Below are records to write out exactly; drop the pictures when you do.

* [INPUT DATA]:
□ □ □ □ □ □ □

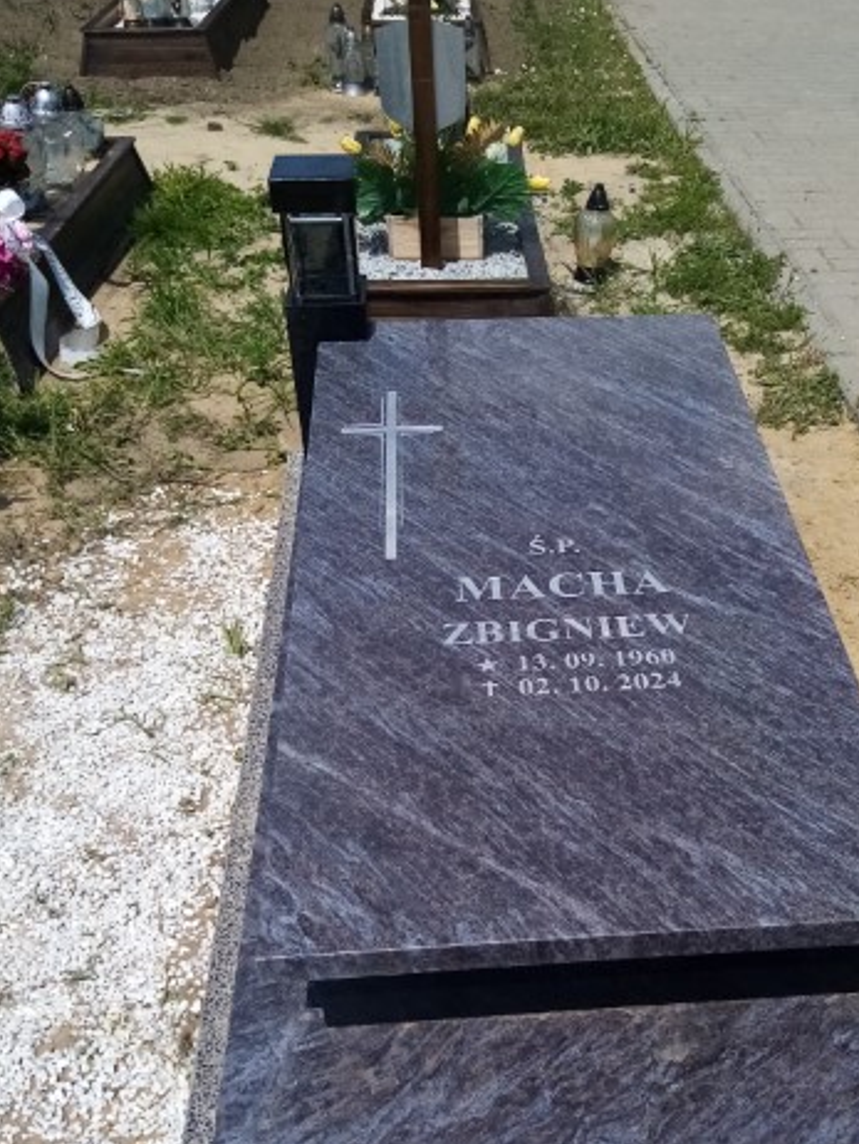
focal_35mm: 36
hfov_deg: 39.4
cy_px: 696
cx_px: 550
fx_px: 1190
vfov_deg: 50.9
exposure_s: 1/2967
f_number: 1.8
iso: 108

□ □ □ □ □ □ □

* [WRITTEN SOLUTION]:
focal_35mm: 36
hfov_deg: 39.4
cy_px: 696
cx_px: 550
fx_px: 1190
vfov_deg: 50.9
exposure_s: 1/2967
f_number: 1.8
iso: 108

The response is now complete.